*** EXERCISE MATERIAL Section Begins ***
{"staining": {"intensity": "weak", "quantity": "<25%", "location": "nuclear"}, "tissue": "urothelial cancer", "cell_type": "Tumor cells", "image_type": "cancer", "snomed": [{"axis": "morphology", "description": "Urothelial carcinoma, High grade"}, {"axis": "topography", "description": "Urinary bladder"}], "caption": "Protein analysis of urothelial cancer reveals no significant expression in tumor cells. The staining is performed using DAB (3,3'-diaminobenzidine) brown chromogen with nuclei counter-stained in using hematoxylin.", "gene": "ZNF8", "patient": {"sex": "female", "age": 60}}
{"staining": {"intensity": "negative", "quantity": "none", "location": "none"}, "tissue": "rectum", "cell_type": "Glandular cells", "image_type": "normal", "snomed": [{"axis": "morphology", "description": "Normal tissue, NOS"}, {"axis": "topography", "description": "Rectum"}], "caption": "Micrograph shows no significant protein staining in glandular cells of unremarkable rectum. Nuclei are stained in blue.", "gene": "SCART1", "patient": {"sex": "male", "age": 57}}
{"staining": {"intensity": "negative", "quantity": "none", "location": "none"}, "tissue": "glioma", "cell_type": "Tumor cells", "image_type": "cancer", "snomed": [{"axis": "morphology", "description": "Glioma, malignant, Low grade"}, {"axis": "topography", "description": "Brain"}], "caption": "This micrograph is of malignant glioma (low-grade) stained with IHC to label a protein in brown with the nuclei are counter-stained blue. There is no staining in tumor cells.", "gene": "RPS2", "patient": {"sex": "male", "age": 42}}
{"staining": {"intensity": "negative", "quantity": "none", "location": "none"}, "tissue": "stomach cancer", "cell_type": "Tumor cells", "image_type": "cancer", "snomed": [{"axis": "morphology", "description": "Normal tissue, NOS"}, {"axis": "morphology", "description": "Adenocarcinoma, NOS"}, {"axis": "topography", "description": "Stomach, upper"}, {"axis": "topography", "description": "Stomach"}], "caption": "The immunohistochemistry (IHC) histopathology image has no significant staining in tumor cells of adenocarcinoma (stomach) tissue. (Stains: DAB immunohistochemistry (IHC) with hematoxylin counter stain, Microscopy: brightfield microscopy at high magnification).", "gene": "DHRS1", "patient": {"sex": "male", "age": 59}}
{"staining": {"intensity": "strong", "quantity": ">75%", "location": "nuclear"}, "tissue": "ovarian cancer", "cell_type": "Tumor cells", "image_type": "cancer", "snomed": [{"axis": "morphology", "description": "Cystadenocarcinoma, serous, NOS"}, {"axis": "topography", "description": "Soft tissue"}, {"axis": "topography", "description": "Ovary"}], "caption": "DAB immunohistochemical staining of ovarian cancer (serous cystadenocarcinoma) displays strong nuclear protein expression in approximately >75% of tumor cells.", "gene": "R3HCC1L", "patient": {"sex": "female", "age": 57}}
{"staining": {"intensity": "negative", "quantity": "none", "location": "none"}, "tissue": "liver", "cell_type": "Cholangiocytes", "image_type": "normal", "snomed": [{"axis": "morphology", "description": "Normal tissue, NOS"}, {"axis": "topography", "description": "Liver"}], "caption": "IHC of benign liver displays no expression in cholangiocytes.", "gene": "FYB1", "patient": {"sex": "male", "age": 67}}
*** EXERCISE MATERIAL Section Ends ***
> [EXERCISE DETAILS]:
Your answer must be every record above, set down exactly as written.

> [RESULT OF THE TASK]:
{"staining": {"intensity": "weak", "quantity": "<25%", "location": "nuclear"}, "tissue": "urothelial cancer", "cell_type": "Tumor cells", "image_type": "cancer", "snomed": [{"axis": "morphology", "description": "Urothelial carcinoma, High grade"}, {"axis": "topography", "description": "Urinary bladder"}], "caption": "Protein analysis of urothelial cancer reveals no significant expression in tumor cells. The staining is performed using DAB (3,3'-diaminobenzidine) brown chromogen with nuclei counter-stained in using hematoxylin.", "gene": "ZNF8", "patient": {"sex": "female", "age": 60}}
{"staining": {"intensity": "negative", "quantity": "none", "location": "none"}, "tissue": "rectum", "cell_type": "Glandular cells", "image_type": "normal", "snomed": [{"axis": "morphology", "description": "Normal tissue, NOS"}, {"axis": "topography", "description": "Rectum"}], "caption": "Micrograph shows no significant protein staining in glandular cells of unremarkable rectum. Nuclei are stained in blue.", "gene": "SCART1", "patient": {"sex": "male", "age": 57}}
{"staining": {"intensity": "negative", "quantity": "none", "location": "none"}, "tissue": "glioma", "cell_type": "Tumor cells", "image_type": "cancer", "snomed": [{"axis": "morphology", "description": "Glioma, malignant, Low grade"}, {"axis": "topography", "description": "Brain"}], "caption": "This micrograph is of malignant glioma (low-grade) stained with IHC to label a protein in brown with the nuclei are counter-stained blue. There is no staining in tumor cells.", "gene": "RPS2", "patient": {"sex": "male", "age": 42}}
{"staining": {"intensity": "negative", "quantity": "none", "location": "none"}, "tissue": "stomach cancer", "cell_type": "Tumor cells", "image_type": "cancer", "snomed": [{"axis": "morphology", "description": "Normal tissue, NOS"}, {"axis": "morphology", "description": "Adenocarcinoma, NOS"}, {"axis": "topography", "description": "Stomach, upper"}, {"axis": "topography", "description": "Stomach"}], "caption": "The immunohistochemistry (IHC) histopathology image has no significant staining in tumor cells of adenocarcinoma (stomach) tissue. (Stains: DAB immunohistochemistry (IHC) with hematoxylin counter stain, Microscopy: brightfield microscopy at high magnification).", "gene": "DHRS1", "patient": {"sex": "male", "age": 59}}
{"staining": {"intensity": "strong", "quantity": ">75%", "location": "nuclear"}, "tissue": "ovarian cancer", "cell_type": "Tumor cells", "image_type": "cancer", "snomed": [{"axis": "morphology", "description": "Cystadenocarcinoma, serous, NOS"}, {"axis": "topography", "description": "Soft tissue"}, {"axis": "topography", "description": "Ovary"}], "caption": "DAB immunohistochemical staining of ovarian cancer (serous cystadenocarcinoma) displays strong nuclear protein expression in approximately >75% of tumor cells.", "gene": "R3HCC1L", "patient": {"sex": "female", "age": 57}}
{"staining": {"intensity": "negative", "quantity": "none", "location": "none"}, "tissue": "liver", "cell_type": "Cholangiocytes", "image_type": "normal", "snomed": [{"axis": "morphology", "description": "Normal tissue, NOS"}, {"axis": "topography", "description": "Liver"}], "caption": "IHC of benign liver displays no expression in cholangiocytes.", "gene": "FYB1", "patient": {"sex": "male", "age": 67}}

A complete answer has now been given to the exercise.